A Scalable and Efficient Post-Training Library — NeMo-RL (original) (raw)

Nemo RL: A Scalable and Efficient Post-Training Library
- 📣 News
- Features
- Prerequisites
- GRPO
  * GRPO Single Node
  * GRPO Multi-node
  * GRPO Qwen2.5-32B
  * GRPO Multi-Turn
- Supervised Fine-Tuning (SFT)
  * SFT Single Node
  * SFT Multi-node
- DPO
  * DPO Single Node
  * DPO Multi-node
- Evaluation
  * Convert Model Format (Optional)
  * Run Evaluation
- Set Up Clusters
- Citation
- Contributing
- Licenses

Nemo RL is a scalable and efficient post-training library designed for models ranging from 1 GPU to thousands, and from tiny to over 100 billion parameters.

What you can expect:

Seamless integration with Hugging Face for ease of use, allowing users to leverage a wide range of pre-trained models and tools.
High-performance implementation with Megatron Core, supporting various parallelism techniques for large models (>100B) and large context lengths.
Efficient resource management using Ray, enabling scalable and flexible deployment across different hardware configurations.
Flexibility with a modular design that allows easy integration and customization.
Comprehensive documentation that is both detailed and user-friendly, with practical examples.

📣 News#

[5/14/2025] Reproduce DeepscaleR with NeMo RL!

Features#

✅ Available now | 🔜 Coming in v0.3

✅ Fast Generation - vLLM backend for optimized inference.
✅ HuggingFace Integration - Works with 1-32B models (Qwen2.5, Llama).
✅ Distributed Training - Fully Sharded Data Parallel (FSDP) support and Ray-based infrastructure.
✅ Environment Support - Support for multi-environment training.
✅ Learning Algorithms - GRPO (Group Relative Policy Optimization), SFT (Supervised Fine-Tuning), and DPO (Direct Preference Optimization).
✅ Multi-Turn RL - Multi-turn generation and training for RL with tool use, games, etc.
✅ Large Model Support - Native PyTorch support for models up to 32B parameters.
✅ Advanced Parallelism - PyTorch native FSDP2, TP, and SP for efficient training.
✅ Worker Isolation - Process isolation between RL Actors (no worries about global state).
✅ Environment Isolation - Dependency isolation between components.
🔜 Improved Native Performance - Improve training time for Native Pytorch Models.
🔜 (even) Larger Model Support with Long(er) Sequence - Support advanced parallelism in training with Megatron Core.
🔜 MoE Models - Support DeepseekV3 and Llama4.
🔜 Megatron Inference - Support Megatron Inference for day-0 support for new megatron models.

Prerequisites#

Clone NeMo RL.

git clone git@github.com:NVIDIA/NeMo-RL.git nemo-rl cd nemo-rl

Install uv.

For faster setup and environment isolation, we use `uv`

pip install uv

Initialize NeMo RL project virtual environment

NOTE: Please do not use -p/--python and instead allow uv venv to read it from .python-version

This ensures that the version of python used is always what we prescribe.

uv venv

If you cannot install at the system level, you can install for your user with

pip install --user uv

Use `uv run` to launch all commands. It handles pip installing implicitly and

ensures your environment is up to date with our lock file.

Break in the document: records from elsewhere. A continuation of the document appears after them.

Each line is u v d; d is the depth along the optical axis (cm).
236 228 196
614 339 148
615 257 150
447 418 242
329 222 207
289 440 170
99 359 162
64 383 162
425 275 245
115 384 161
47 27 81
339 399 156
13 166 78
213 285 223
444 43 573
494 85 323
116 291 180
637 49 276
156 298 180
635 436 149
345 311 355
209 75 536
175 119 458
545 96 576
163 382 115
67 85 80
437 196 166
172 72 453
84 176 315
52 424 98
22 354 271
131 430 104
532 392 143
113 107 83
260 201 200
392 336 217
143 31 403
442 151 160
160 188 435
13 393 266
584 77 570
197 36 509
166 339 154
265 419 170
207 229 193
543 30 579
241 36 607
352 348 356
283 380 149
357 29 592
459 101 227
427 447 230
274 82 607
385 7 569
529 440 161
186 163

Note that it is not recommended to activate the venv and instead use `uv run` since

it ensures consistent environment usage across different shells and sessions.

Example: uv run python examples/run_grpo_math.py

Important Notes:

Use the uv run <command> to execute scripts within the managed environment. This helps maintain consistency across different shells and sessions.
Ensure you have the necessary CUDA drivers and PyTorch installed compatible with your hardware.
Reminder: Don’t forget to set your HF_HOME, WANDB_API_KEY, and HF_DATASETS_CACHE (if needed). You’ll need to do a huggingface-cli login as well for Llama models.

GRPO#

We have a reference GRPO experiment config set up trained for math benchmarks using the OpenInstructMath2 dataset.

GRPO Single Node#

To run GRPO on a single GPU for Qwen/Qwen2.5-1.5B:

Run the GRPO math example using a 1B parameter model

uv run python examples/run_grpo_math.py

By default, this uses the configuration in examples/configs/grpo_math_1B.yaml. You can customize parameters with command-line overrides. For example, to run on 8 GPUs,

Run the GRPO math example using a 1B parameter model using 8 GPUs

uv run python examples/run_grpo_math.py
cluster.gpus_per_node=8

You can override any of the parameters listed in the yaml configuration file. For example,

uv run python examples/run_grpo_math.py
policy.model_name="meta-llama/Llama-3.2-1B-Instruct"
checkpointing.checkpoint_dir="results/llama1b_math"
logger.wandb_enabled=True
logger.wandb.name="grpo-llama1b_math"
logger.num_val_samples_to_print=10

GRPO Multi-node#

Run from the root of NeMo RL repo

NUM_ACTOR_NODES=2

grpo_math_8b uses Llama-3.1-8B-Instruct model

COMMAND="uv run ./examples/run_grpo_math.py --config examples/configs/grpo_math_8B.yaml cluster.num_nodes=2 checkpointing.checkpoint_dir='results/llama8b_2nodes' logger.wandb_enabled=True logger.wandb.name='grpo-llama8b_math'"
CONTAINER=YOUR_CONTAINER
MOUNTS="$PWD:$PWD"
sbatch
--nodes=${NUM_ACTOR_NODES}
--account=YOUR_ACCOUNT
--job-name=YOUR_JOBNAME
--partition=YOUR_PARTITION
--time=4:0:0
--gres=gpu:8
ray.sub

The required CONTAINER can be built by following the instructions in the Docker documentation.

GRPO Qwen2.5-32B#

This section outlines how to run GRPO for Qwen2.5-32B with a 16k sequence length.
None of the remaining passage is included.